Evliliğin Anayasası
Çift olabilmek, yaşam döngüsünde en karmaşık süreçlerinden biridir. Bu karmaşık süreci daha yaşanabilir hâle getirmek için şüphesiz sevgi önemlidir. Fakat sevgi tek başına yeterli midir? Sevgi oluştuktan sonra mutlu bir birliktelik için ne yapmak gerekir? Çoğu zaman sevginin var olması için bir nedene gerek yoktur. Lakin sevginin devam edebilmesi ve büyütülmesi için beslenmesi gerekir. Sevginin beslenip ve büyütülmesi için bir takım sağlam temeller gerekir. Nasıl ki insanların ve toplumların bir arada yaşayabilmesi için “toplumsal sözleşme” gerekir ki biz buna anayasa diyoruz. İşte toplumun en küçük birimi olan evlilik kurumunun da sağlıklı yürümesi için bir takım olmazsa olmazlar vardır. Evliliğin sağlam temellere oturtmak için evliliğin anayasasını bilmemiz önemlidir.
“BEN” OLARAK KALABİLMEK!
“Ben” olmak kendi sınırlarını ihlal ettirmemek. Ben olmak başkalarının sınırlarını ihlal etmemektir. Ben olmak iki seçenek içersin de önceliği kendisine vermek demektir. Önceliği ben olamayan birinin eşiyle sağlıklı ilişki kurması zorlaşacaktır. Biri sizden bin lira borç para istiyor, böyle bir durumda ilk olarak ne düşünürsünüz? Onun güvenilir olması mı? Parayı ödeme ihtimali mi? Bunların aklınıza gelmesi pek doğaldır. Fakat birine borç para verebilmeniz için öncelikle o paranın sizde bulunması gerekir yani kenarda fazladan bin liranızın olması gerekir ki borç verebilesiniz. Paranız yoksa o kişinin güvenilir olması hiçbir işe yaramaz. Çünkü sizde olmayanı başkasına veremezsiniz. Mutluluk tam da böyledir. Mutlu değilseniz mutlu edemezsiniz. Kendini ön plana almak bencillik olarak değerlendirildi. Bencillik kötü bir şey olarak söylendi. Bunun sebebi de bencilliğin başka kavramlarla karıştırılmasıdır. O kavram “ben merkezci” yani narsisistik kişilik örgütlenmesi olan kişilerdir. “Ben merkezci” biri sürekli başkalarına yukarıdan bakan, sürekli kendi ihtiyaçlarını düşünen karşı tarafı yok sayan birine bencil değil ben merkezci yani narsisistik bir kişi diyebiliriz.
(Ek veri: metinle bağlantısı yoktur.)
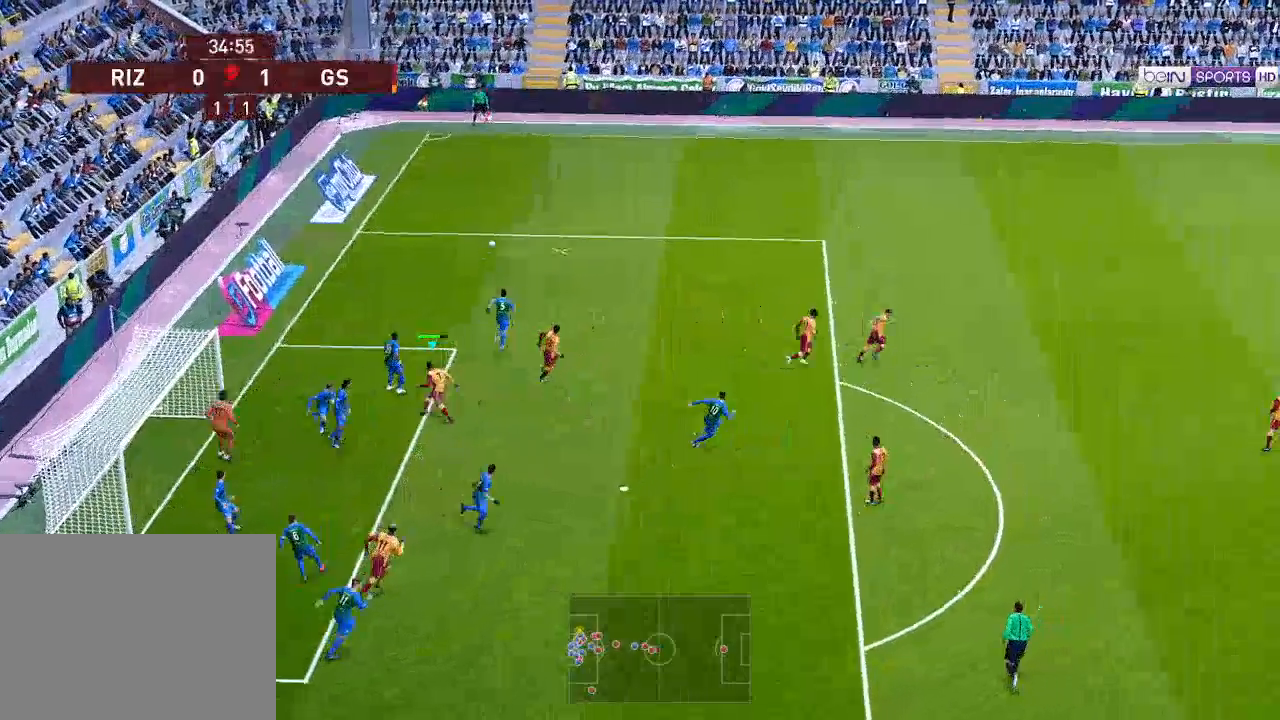
{"buttons": ["L1", "R1", "DPAD_UP"], "left_stick": "center", "right_stick": "center", "events": [[67, "L1", "down"], [167, "L1", "up"], [500, "L1", "down"]]}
Dolayısıyla “ben” i öncelikli kılmak “ben merkezci” olmak değildir. Mutlu bir evlilik için ön koşuldur. Çünkü “ben” i mutlu edemeyenin karşısındakini mutlu etmesi pek de mümkün değildir. “Ben”i ön plana alabilmek için bireyler kendi anne-babalarından öncelikle kopmalıdır. Onlar tarafından yönetilebilir bir ilişki kurmamalı ve bağımlılığını koparmalıdır. Anne babadan kopmak onlara saygısızlık yapmak ya da onları artık sevmemek değildir. Bağımsız birey ve çift olmak için gereklidir. Eğer ki bağımsız bir birey veya çift olunamazsa geçmişteki roller aktifleşecek ve çiftler eski kalıp davranışlarına mahkummuş gibi sürekli aynı kavgaların esiri olacaktır. Özellikle bizim kültürümüzde “saçını süpürge eden anneler”, “kendinden çok eşini düşünen kadınlar” vardır. Açıkçası bu durum toplum tarafından da desteklenmektedir. Ancak “ben”i ön plana almayan birinin başkasını mutlu etmesi mümkün değildir. Bunu durgun bir suya atılan taş gibi düşünebilirsiniz nasıl ki durgun suya atılan taş çevresine dalga dalga yayılıyorsa mutlulukta önce bireyin kendi dünyasında başlayıp çevresine dalga dalga yayılacaktır.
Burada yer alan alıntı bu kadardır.